Jungle Dreamscape by Diana Chester
Jungle Dreamscape: A Soundscape, was developed for a collaborative exhibition with Sydney born visual artist Lisa Hoelzl. The installation was installed at the Royal Botanic Gardens Sydney in October 2018. Lisa created a world of ceramic totems and birds, a work inspired by Henri Rousseau’s whimsical painting, The Dream.
The Soundscape is a two movement piece created entirely from recorded sounds. These include bird calls of native Australian birds the Azure kingfisher, Swift parrot, Yellow Tailed Black cockatoo, Variegated bee-eater, Dollar bird, Slender-billed creeper, White Dove, and a Magpie. Recorded sounds also include processing sounds of metal work, welding, cutting, and metal brushing, as well as post kiln ceramic tinging sounds that came from the pieces in the exhibit. Mimi Brunsdon is the featured pianist who I recorded playing Debussy’s Prelude #10 on two different pianos. And finally, there are recorded excerpts made from a recording of a vinyl record of Sterling Holloway’s reading of Rudayard Kipling’s, “The Elephant’s Child.”

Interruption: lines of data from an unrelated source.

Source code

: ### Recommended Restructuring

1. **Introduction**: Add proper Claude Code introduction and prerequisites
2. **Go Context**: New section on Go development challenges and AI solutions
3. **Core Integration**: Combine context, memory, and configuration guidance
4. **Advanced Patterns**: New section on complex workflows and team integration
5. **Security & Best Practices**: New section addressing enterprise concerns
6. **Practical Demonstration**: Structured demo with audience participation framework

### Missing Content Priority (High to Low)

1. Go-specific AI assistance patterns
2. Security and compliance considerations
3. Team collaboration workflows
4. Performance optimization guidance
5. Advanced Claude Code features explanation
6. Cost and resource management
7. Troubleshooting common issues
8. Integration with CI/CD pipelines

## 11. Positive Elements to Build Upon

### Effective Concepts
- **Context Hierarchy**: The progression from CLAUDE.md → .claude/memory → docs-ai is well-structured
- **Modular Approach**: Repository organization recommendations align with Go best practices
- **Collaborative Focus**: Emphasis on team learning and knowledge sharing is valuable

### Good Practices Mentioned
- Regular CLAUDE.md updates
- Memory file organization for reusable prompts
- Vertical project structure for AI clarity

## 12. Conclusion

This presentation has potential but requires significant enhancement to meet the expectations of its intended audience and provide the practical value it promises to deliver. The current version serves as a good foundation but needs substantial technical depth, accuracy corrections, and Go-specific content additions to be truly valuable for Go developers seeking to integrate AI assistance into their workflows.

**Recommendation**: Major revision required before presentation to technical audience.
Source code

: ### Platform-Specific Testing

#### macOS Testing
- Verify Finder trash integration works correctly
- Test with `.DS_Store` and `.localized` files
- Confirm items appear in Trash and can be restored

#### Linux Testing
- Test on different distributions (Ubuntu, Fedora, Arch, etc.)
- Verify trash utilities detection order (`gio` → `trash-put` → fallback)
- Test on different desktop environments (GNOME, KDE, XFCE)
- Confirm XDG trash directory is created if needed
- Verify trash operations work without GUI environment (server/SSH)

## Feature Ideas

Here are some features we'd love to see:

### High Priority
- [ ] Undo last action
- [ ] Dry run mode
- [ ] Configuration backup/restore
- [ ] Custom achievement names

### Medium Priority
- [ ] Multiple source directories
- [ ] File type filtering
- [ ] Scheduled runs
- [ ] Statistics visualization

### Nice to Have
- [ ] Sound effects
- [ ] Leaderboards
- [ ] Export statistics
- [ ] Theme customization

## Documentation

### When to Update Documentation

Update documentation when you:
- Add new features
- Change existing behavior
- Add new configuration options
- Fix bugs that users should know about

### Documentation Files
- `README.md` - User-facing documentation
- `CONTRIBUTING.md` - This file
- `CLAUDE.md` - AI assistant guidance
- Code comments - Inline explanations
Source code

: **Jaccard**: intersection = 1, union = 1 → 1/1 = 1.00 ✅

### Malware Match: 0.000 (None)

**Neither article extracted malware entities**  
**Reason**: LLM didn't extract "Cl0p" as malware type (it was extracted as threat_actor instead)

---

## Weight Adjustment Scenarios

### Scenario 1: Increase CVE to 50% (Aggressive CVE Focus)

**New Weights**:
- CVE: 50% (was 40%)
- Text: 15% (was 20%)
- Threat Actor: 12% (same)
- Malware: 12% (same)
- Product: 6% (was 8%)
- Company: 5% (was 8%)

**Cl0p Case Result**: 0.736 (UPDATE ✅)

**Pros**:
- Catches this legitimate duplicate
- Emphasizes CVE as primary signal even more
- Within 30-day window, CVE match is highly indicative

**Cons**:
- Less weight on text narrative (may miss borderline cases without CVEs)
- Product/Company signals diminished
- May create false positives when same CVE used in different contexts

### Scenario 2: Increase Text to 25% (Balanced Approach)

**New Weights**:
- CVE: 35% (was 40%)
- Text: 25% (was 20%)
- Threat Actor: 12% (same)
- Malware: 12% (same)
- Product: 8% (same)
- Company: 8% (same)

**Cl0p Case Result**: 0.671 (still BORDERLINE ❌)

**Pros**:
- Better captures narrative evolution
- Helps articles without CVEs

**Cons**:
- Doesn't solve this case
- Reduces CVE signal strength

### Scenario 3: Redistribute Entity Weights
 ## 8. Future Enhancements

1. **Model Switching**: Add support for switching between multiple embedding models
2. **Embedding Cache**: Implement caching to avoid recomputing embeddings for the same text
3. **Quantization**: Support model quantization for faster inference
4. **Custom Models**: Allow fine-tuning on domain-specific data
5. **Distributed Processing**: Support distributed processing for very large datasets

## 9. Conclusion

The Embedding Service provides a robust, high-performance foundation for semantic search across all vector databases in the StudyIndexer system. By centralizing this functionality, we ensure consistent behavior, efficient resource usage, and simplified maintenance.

Diana Chester is a media artist, educator, and scholar. Her work, which often invites both collaboration and audience participation, uses multiple mediums including sculpture, photography, printmaking, sonic art, and musical composition. Chester’s organizing principle is focused on human response to the complexities of culture. By manipulating visual and sonic expression in new ways, she invites audiences to explore social relationships they might not otherwise consider. Diana is also preoccupied with the fusion of theory and practice in pedagogy. Her work in the classroom exists in a constant state of disciplinary hybridity and aims to continually push the blurry boundaries of the applied/scholarly pendulum in teaching and research. Diana is a Lecturer in Media Production at the University of Sydney.